Advanced LIGO and the Origin of the r-Process

An artist’s rendition of a neutron star merger. Credit: NASA Goddard

Nuclear reactions in stars and in their final supernova explosions are responsible for the creation of light elements from beryllium to iron in the Universe. On the other hand, the astrophysical sites responsible for the production of heavier elements, such as silver and gold, are still poorly understood. It is currently under discussion whether neutron star mergers (NSMs) or core-collapse supernovae (CC SNe) have been the main source of elements forged by the rapid neutron capture process (r-process). In theory, galactic chemical evolution (GCE) simulations can test these two scenarios by comparing their respective predictions with observations, e.g. with europium abundances in observed galaxies. The GCE simulations reveal that both scenarios, the CC SNe and the NSMs scenario, are able to produce the chemical evolution trends of europium, as well as a combination of both, so that further constraints are required in order to identify the main astrophysical site of the r-process.

In a recent study [1], we compiled the average occurrence of NSMs needed for chemical evolution models to reproduce the europium abundance pattern measured in the Milky Way. We then convolved this number with the cosmic star formation history and compared the resulting NSM rate with the upper limits established by Advanced LIGO (Fig. 2). Within the current uncertainties (blue shaded area), the rates predicted by GCE (using NSMs only as the source of the r-process elements) are consistent with the LIGO upper limits. However, more work is needed to reduce the uncertainties and upcoming gravitational wave detections will certainly improve our ability to constrain the origin of the r-process.

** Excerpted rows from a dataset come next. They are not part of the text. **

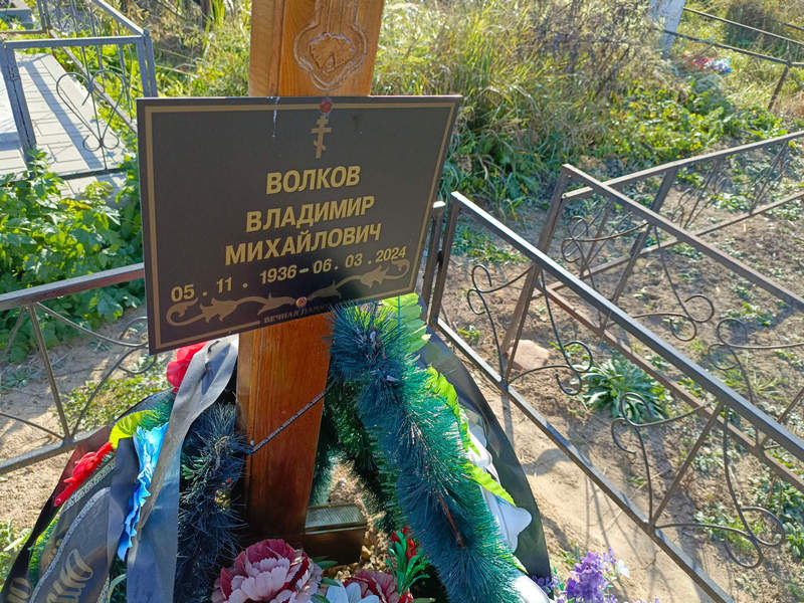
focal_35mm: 25
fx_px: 581
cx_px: 402
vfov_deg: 54.9
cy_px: 302
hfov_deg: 69.4
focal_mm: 4.76
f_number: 1.69
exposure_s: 1/317
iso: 112
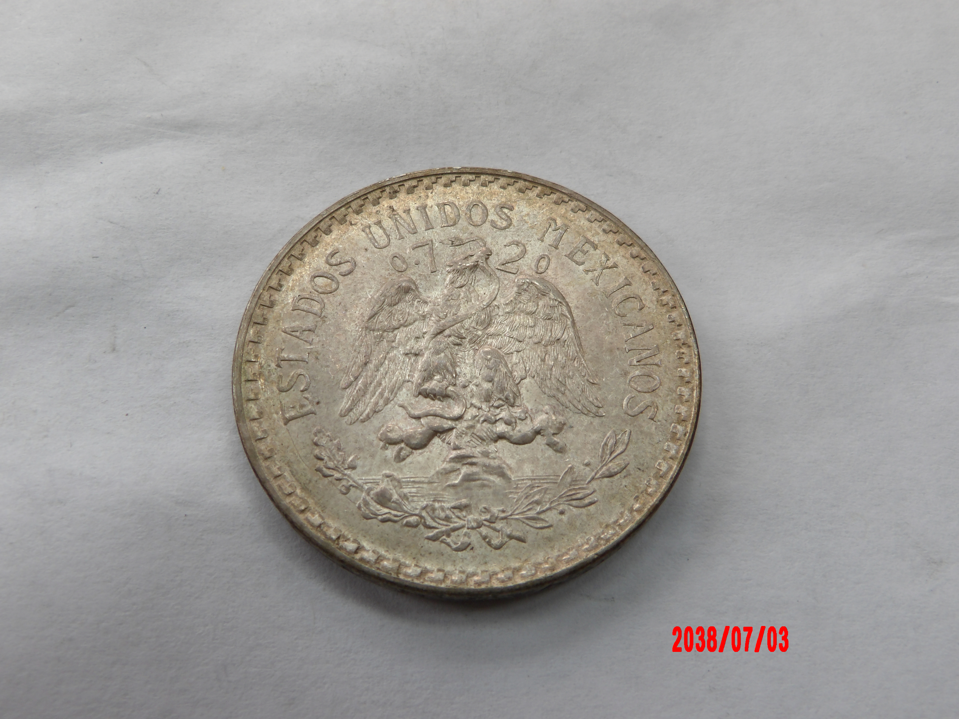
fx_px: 942
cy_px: 360
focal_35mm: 34
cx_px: 480
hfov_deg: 54.0
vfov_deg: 41.8
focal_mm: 6.2
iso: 100
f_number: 4.5
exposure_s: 1/41
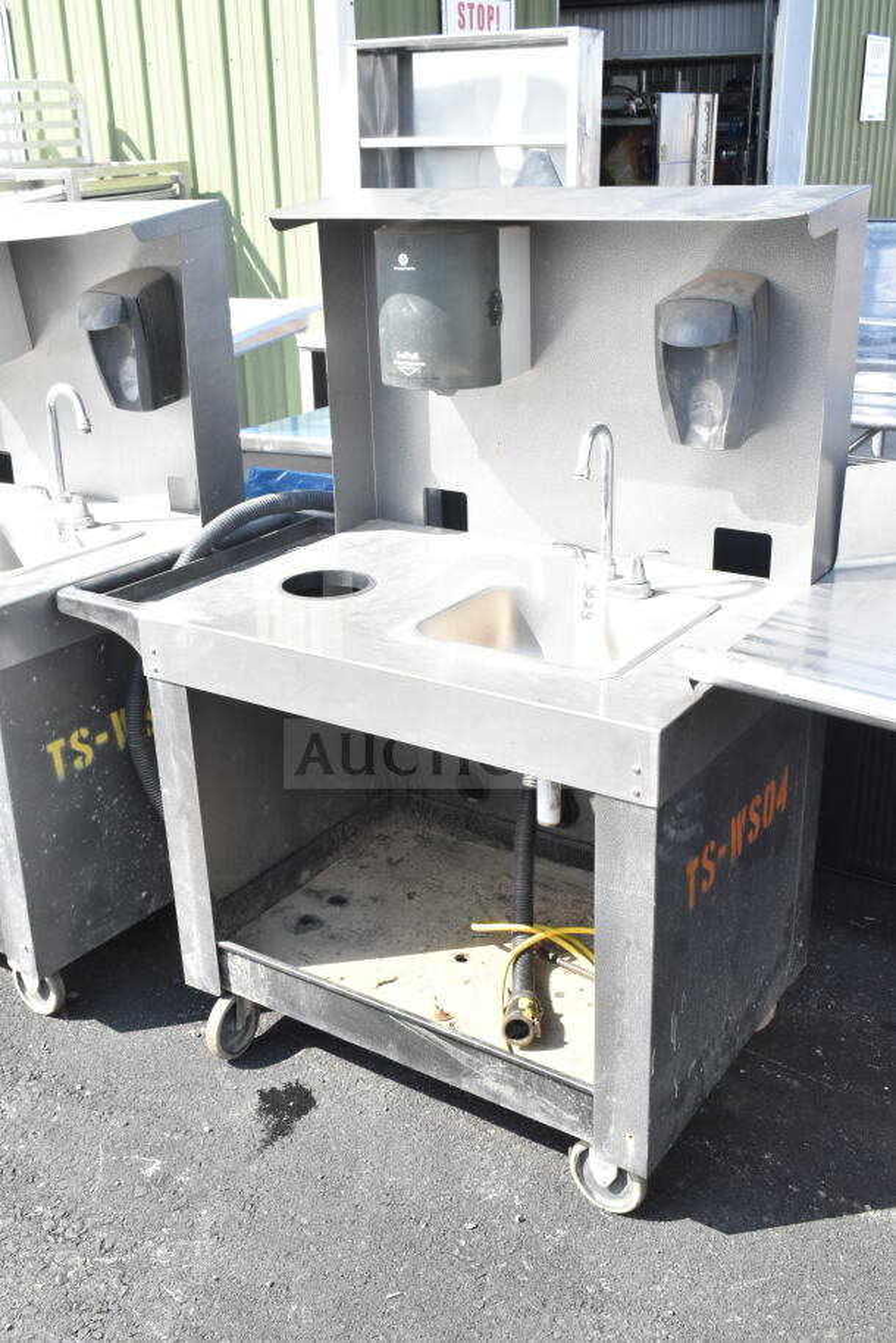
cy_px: 672
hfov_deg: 36.9
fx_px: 1343
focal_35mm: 36
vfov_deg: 53.1
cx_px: 448
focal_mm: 24
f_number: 11
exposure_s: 1/500
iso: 1600
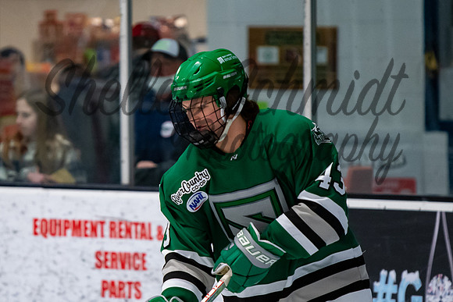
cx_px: 175
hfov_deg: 4.5
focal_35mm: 455
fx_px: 5726
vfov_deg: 3.0
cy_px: 136
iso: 1600
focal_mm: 200
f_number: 2.8
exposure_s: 1/800
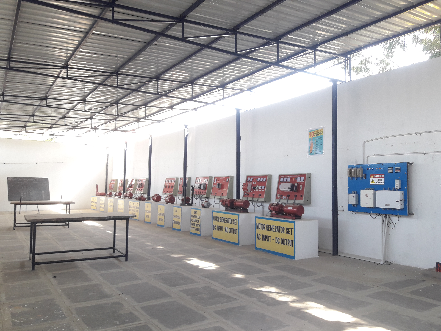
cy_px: 166
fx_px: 357
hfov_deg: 63.4
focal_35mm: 28
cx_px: 220
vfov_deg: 49.7
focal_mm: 3.7
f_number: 1.9
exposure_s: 1/33
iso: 40
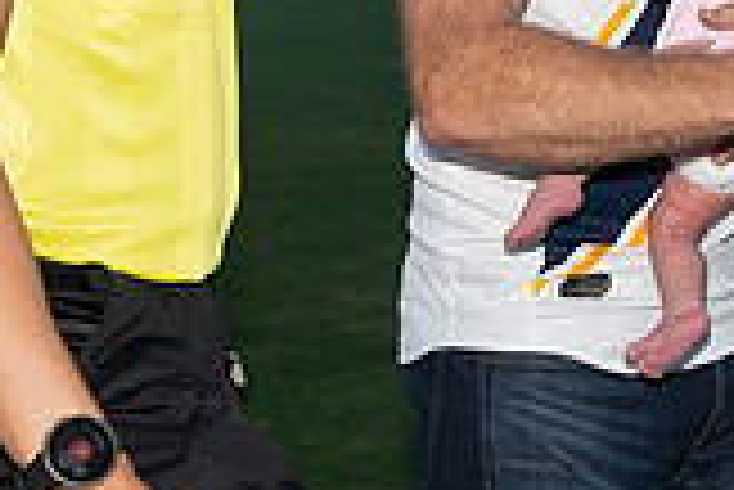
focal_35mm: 160
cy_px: -88
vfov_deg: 8.5
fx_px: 3265
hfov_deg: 12.7
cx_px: 725
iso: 160
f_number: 4.5
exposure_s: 1/500
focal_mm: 45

Researchers: B. Côté (MSU & UVic), K. Belczynski (Warsaw U.), C. Fryer (LANL), C. Ritter (UVic), A. Paul (UVic), B. Wehmeyer (U. Basel), and B. O'Shea (MSU)


Further Reading:

[1] B. Côté et al. 2017, ApJ, 836, 230

[2] B. P. Abbott et al. 2016, ApJL, 832, L21

NSM rate density needed in GCE studies
Fig. 2. NSM rate density needed in GCE studies (blue) and predicted by population synthesis models (green), as a function of redshift (0 refers to the present). Blue and green shaded areas represent uncertainties. O1, O2, and O3 (pink) are upper limits established by Advanced LIGO [2].